More than half a million 11-year-olds sit Sats in England
The Conservatives have announced proposals to scrap all Sats taken by 11-year-olds in England at the end of their primary schooling.
The Tories want pupils to sit national tests in the first year of secondary school, marked by their teachers.
Shadow schools secretary Michael Gove told the BBC they would better serve children's interests.
But Schools Minister Vernon Coaker said the proposals would be a "huge step backwards for school accountability".
Teaching unions who plan to boycott next year's Sats welcomed the plans.
What effectively [the Tories] are doing is to remove all public accountability from primary schools
Former schools minister Lord Adonis
But the NASUWT, which does not support the boycott, said the Tories' announcement would have "appalling" implications for teachers.
Mr Gove told the BBC's Andrew Marr Show that last year's Sats system "went into meltdown" and the Tories want testing and assessment which "actually serves the interest of the children".
He said testing at the end of primary school "completely narrows teaching" and all the focus is on "drilling" children just for those tests.
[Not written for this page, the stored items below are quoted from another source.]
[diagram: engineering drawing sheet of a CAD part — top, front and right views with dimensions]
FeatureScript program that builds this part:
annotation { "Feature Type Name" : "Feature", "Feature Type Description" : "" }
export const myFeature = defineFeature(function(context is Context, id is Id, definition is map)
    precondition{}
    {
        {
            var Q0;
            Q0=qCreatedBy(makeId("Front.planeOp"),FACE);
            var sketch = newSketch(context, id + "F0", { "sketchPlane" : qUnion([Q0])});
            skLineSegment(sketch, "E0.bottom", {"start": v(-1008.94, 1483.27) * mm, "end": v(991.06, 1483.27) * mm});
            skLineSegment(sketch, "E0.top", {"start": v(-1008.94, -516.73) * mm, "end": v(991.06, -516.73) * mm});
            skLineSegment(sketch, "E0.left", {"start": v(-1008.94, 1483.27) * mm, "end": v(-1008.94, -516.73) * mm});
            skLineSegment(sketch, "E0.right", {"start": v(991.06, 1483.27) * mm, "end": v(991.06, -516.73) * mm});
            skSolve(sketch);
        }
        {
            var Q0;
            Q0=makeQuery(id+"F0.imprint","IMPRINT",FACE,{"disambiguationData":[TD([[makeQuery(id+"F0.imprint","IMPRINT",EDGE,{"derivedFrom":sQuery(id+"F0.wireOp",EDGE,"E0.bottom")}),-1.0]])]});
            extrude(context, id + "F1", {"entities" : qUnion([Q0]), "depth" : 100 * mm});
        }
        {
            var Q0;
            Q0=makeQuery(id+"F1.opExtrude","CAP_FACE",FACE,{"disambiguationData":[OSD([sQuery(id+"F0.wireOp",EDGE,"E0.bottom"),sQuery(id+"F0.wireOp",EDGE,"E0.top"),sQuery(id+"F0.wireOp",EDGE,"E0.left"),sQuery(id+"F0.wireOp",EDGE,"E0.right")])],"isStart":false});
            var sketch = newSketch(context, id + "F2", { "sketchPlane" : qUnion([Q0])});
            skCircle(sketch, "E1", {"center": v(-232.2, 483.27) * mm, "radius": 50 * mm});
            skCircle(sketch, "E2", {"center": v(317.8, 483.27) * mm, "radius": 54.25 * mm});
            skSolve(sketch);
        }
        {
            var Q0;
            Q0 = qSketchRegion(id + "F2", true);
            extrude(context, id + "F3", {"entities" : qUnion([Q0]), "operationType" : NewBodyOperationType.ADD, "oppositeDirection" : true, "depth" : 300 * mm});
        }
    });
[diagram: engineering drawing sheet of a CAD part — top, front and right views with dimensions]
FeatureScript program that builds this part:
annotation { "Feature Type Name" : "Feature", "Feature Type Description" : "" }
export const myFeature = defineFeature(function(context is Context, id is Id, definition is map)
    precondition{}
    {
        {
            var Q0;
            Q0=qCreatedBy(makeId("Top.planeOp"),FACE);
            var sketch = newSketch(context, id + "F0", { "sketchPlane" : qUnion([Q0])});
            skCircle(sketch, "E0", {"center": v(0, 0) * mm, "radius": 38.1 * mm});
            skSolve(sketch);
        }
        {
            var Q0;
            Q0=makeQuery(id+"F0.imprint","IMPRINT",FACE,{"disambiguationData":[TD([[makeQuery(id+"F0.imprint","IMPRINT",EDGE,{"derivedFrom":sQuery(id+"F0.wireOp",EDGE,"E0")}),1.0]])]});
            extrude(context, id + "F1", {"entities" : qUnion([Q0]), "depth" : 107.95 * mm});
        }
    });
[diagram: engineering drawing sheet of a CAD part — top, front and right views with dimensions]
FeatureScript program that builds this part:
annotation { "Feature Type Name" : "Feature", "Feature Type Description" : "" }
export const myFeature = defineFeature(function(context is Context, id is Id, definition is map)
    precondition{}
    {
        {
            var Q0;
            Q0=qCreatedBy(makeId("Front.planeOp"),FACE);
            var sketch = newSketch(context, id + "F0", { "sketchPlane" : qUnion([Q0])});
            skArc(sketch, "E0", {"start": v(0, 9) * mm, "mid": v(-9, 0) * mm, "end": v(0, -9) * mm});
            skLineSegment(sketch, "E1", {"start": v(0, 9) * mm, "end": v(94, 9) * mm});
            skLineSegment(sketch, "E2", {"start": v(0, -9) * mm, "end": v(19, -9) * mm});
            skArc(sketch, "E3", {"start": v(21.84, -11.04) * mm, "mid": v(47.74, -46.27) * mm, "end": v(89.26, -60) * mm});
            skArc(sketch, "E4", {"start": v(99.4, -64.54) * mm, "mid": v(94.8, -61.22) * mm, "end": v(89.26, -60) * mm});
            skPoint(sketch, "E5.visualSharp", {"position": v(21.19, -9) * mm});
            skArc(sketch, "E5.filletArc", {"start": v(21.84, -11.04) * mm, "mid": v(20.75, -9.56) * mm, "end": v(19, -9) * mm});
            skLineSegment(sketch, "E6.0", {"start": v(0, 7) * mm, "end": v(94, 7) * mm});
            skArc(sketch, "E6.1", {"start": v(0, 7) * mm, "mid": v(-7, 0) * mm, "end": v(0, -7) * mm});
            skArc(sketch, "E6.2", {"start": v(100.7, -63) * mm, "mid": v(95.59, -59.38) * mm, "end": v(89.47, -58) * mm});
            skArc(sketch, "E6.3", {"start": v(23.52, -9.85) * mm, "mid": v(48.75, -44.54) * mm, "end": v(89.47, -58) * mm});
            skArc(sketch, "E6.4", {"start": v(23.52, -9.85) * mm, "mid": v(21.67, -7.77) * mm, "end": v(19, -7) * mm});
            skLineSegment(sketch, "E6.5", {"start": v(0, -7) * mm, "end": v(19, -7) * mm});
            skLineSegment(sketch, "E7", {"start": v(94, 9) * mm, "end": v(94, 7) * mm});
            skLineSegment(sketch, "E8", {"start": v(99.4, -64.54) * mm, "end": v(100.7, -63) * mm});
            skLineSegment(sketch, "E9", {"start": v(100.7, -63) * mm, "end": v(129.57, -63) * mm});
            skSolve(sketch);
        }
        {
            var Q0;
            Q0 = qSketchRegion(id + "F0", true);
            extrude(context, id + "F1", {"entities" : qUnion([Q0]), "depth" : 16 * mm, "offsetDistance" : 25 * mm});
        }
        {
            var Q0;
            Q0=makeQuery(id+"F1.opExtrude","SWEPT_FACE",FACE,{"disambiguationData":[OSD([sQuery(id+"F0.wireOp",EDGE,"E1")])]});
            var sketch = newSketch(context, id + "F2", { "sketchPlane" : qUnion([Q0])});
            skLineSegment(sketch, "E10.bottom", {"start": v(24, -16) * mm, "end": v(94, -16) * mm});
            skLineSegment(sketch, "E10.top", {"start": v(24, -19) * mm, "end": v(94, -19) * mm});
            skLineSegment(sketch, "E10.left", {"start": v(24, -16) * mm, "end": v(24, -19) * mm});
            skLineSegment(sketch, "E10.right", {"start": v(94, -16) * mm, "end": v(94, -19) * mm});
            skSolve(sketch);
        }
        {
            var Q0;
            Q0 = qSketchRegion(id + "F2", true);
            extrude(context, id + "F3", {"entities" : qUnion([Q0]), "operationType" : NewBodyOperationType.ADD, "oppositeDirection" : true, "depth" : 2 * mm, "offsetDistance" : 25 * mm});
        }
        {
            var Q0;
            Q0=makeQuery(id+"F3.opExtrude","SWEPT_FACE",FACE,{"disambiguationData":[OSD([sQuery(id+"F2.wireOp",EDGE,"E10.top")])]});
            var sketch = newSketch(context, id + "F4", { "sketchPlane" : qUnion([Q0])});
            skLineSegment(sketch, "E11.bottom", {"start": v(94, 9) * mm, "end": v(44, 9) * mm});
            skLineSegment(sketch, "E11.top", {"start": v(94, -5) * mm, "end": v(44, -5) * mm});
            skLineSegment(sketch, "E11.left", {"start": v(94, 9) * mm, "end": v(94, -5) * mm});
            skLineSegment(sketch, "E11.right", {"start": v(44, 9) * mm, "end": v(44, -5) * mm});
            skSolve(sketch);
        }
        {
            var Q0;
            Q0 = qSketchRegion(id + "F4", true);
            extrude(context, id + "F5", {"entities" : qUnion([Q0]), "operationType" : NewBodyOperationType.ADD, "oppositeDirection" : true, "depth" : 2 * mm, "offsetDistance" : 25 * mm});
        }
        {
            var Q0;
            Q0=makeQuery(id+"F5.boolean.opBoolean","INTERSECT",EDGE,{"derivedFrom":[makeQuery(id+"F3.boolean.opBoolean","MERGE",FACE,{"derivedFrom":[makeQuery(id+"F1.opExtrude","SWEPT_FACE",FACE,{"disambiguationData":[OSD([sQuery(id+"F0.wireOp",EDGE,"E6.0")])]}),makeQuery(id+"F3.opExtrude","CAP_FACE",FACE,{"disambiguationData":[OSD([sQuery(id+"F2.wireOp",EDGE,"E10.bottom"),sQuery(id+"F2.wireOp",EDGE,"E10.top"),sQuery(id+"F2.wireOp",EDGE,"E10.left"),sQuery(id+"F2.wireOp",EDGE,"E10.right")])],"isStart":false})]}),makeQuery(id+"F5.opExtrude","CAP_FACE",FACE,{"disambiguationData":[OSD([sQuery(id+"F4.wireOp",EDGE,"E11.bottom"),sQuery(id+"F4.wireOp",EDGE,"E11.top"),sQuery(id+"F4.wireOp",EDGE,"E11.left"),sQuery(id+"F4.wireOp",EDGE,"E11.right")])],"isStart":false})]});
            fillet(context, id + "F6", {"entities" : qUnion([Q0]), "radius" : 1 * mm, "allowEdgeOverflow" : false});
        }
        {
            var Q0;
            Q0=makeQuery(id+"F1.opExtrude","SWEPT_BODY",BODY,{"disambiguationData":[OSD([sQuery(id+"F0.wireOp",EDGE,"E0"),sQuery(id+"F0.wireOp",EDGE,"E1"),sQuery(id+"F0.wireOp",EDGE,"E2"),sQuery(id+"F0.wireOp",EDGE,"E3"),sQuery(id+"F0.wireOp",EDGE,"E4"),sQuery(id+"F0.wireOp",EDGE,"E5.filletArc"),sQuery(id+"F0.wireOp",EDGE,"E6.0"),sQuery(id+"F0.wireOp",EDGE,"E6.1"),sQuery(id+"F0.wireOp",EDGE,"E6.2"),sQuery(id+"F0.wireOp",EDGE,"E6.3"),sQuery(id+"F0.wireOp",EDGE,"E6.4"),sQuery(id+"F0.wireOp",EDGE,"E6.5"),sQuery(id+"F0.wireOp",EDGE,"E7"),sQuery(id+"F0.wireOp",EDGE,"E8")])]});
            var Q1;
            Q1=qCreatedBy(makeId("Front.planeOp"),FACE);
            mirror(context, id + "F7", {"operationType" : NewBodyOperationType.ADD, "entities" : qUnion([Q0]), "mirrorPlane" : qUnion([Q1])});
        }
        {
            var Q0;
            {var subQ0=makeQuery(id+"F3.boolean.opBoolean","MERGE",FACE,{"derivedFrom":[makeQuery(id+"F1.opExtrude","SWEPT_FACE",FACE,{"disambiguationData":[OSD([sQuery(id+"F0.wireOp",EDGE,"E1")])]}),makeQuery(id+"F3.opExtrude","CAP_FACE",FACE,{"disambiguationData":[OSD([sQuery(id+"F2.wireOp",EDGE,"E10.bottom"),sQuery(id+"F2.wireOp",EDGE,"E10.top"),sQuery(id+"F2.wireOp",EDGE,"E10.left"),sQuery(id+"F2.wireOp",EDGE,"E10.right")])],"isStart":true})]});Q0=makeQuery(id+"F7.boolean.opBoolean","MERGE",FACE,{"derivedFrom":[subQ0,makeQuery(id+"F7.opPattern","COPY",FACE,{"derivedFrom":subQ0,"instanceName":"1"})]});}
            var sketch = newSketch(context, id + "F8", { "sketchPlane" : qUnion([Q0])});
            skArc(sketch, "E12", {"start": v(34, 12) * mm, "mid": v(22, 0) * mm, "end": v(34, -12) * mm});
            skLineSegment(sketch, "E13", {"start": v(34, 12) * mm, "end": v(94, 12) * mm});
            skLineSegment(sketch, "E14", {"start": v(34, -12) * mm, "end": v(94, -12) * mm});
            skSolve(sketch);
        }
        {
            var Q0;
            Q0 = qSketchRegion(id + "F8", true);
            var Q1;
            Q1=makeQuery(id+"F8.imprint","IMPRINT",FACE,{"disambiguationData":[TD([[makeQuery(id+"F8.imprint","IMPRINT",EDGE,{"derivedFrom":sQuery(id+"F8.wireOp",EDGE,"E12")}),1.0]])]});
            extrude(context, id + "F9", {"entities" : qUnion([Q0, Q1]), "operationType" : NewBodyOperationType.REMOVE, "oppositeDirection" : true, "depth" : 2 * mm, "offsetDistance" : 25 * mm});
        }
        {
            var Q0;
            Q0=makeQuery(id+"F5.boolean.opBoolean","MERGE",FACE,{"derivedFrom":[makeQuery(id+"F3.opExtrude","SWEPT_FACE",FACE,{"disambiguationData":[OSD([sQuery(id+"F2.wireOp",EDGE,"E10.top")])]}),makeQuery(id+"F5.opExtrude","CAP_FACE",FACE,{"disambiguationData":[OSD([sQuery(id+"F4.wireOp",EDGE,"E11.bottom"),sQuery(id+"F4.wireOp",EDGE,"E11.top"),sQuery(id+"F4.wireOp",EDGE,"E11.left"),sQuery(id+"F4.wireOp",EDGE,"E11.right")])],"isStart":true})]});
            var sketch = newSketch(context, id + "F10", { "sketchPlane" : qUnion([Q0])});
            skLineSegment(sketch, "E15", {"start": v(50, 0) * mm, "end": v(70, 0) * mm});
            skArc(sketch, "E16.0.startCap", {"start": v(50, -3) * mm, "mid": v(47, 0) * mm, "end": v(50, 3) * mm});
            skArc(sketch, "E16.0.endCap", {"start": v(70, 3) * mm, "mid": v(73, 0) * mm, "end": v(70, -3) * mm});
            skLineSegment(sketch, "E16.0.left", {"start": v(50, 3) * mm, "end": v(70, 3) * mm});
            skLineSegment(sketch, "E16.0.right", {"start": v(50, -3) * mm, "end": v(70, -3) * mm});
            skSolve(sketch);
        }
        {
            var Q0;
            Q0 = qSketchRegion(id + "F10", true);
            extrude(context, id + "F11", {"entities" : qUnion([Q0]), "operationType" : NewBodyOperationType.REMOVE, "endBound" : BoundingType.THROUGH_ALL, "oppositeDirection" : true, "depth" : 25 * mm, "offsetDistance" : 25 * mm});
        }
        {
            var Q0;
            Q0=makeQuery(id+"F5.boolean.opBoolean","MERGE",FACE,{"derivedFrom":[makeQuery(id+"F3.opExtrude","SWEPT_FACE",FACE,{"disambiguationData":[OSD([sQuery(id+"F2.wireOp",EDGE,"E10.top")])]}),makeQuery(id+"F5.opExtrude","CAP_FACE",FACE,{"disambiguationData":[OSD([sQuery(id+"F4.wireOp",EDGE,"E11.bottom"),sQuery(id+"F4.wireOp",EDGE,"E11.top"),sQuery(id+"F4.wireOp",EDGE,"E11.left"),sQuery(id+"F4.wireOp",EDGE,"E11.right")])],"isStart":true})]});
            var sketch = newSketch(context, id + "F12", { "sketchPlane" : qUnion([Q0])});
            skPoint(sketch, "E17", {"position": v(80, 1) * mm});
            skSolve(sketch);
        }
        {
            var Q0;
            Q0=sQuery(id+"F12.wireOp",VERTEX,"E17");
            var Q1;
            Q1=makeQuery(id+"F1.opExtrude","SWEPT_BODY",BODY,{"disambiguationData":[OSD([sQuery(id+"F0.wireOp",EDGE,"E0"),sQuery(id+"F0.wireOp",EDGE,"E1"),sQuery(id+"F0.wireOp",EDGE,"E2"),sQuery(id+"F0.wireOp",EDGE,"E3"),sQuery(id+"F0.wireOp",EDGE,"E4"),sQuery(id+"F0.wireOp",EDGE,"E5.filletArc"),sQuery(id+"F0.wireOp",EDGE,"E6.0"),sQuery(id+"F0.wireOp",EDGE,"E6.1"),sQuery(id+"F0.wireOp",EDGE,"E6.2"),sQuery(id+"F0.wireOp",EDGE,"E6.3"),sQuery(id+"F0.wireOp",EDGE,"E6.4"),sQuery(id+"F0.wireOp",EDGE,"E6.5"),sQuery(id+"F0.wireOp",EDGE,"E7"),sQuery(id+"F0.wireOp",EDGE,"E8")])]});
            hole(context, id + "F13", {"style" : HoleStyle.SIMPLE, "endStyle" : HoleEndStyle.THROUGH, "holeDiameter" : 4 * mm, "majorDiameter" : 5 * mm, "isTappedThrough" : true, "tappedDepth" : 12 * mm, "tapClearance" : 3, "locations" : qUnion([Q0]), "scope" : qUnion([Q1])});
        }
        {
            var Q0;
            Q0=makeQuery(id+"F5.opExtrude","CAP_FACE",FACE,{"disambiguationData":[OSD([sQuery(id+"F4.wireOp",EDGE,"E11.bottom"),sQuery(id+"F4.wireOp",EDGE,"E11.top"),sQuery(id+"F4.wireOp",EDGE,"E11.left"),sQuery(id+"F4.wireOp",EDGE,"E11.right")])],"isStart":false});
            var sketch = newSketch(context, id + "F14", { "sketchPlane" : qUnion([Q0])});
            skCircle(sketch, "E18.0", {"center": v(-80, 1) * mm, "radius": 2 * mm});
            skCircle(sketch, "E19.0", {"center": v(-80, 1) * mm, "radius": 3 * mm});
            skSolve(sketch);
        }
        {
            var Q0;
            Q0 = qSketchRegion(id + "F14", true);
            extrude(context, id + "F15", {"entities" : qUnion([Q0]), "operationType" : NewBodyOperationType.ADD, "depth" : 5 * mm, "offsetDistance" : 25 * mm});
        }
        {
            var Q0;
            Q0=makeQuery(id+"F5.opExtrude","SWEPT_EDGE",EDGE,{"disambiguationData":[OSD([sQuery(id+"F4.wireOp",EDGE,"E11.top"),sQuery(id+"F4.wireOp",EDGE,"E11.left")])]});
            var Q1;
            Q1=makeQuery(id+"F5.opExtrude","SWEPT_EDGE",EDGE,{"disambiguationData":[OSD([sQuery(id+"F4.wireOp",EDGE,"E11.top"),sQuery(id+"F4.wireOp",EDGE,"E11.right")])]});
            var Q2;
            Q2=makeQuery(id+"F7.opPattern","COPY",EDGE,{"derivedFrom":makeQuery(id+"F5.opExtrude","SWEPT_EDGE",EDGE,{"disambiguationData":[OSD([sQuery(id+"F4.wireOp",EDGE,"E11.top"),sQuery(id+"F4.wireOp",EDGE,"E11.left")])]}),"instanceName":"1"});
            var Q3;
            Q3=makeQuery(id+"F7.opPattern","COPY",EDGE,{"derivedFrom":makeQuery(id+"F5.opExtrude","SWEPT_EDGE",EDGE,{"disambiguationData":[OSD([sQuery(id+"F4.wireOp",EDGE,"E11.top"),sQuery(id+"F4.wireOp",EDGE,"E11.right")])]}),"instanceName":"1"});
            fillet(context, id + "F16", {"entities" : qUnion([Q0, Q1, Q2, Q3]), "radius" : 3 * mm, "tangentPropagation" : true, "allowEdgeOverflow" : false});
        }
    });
Testing pupils at the beginning of secondary school - and using teachers to mark exams instead of external examiners - would free the final year of primary school for "teaching in a broader sense", he said.
It would also provide a "more rigorous, more transparent" indication of how well children were taught at primary school, he added.
He said the best comprehensive schools had told the Tories that they "do not completely trust Sats tests" and ran their own tests to check literacy and competence levels.
"If the very best secondary schools are running their own tests and the primary school tests are becoming increasingly discredited, why don't we move to one simple unified system of testing at the beginning of secondary school?" he said.
Schools Minister Vernon Coaker said Mr Gove needed to "urgently clarify his position" and re-think "half-baked proposals".
"If Michael Gove is proposing to push the tests back to Year 7 in secondary school and not publish the results for each primary school, this will be a huge step backwards for school accountability and will deny parents information we know they find valuable," he said.
Michael Gove said the Conservatives plan to scrap Sats for 11-year-olds
Publishing the results for each primary school, but having the tests done and marked by teachers in secondary school, will be "less reliable, less accurate and less effective", Mr Coaker added.
The government was already making changes to the national curriculum and moving Sats from May to June, he said.
Transport Secretary and former schools minister Lord Adonis said he was "amazed" by the proposals.
"What effectively they are doing is to remove all public accountability from primary schools," he said.
The internally assessed tests would not be credible to the public, he added.
Teaching unions are currently split on the Sats issue, with the National Association of Head Teachers and the NUT arguing the current tests damage children and schools.
They say Sats narrow the curriculum as schools are forced to "teach to the test".
The two unions also object to the publication of the results for 11-year-olds in league tables, but the Conservatives do not plan to change this.
While NUT head of education John Bangs said he welcomed the "imaginative" Conservative proposals, he stressed the Tories needed to explain whether they were proposing "compulsory" tests for every child secondary school - and whether these would be fed into school performance tables.
He said he would like to hear Mr Gove say the Conservatives were opposed to the use of results to compare schools against each other.
However NASUWT general secretary Chris Keates warned that even if Sats were abolished, what he termed "divisive performance league tables" would remain.
She said: "Now the primary school rankings will be based on the results of tests internally administered and marked by secondary schools.
"The implications for primary and secondary school teachers are appalling."
Miss Keates said teachers would face a new system of testing, and all the extra work that involved.
Last October, Schools Secretary Ed Balls scrapped Sats for 14-year-olds in England after the fiasco over the marking of exam papers, but the tests remain for seven and 11-year-olds.
The government says the tests are important to parents and that a boycott would be "irresponsible".
However, ministers have agreed to recommendations from a group of experts, which include scrapping science Sats taken by 10 and 11-year-olds from next year.
Instead, teachers will assess pupils, but English and maths tests stay.
The tests will be moved back next year from May to June.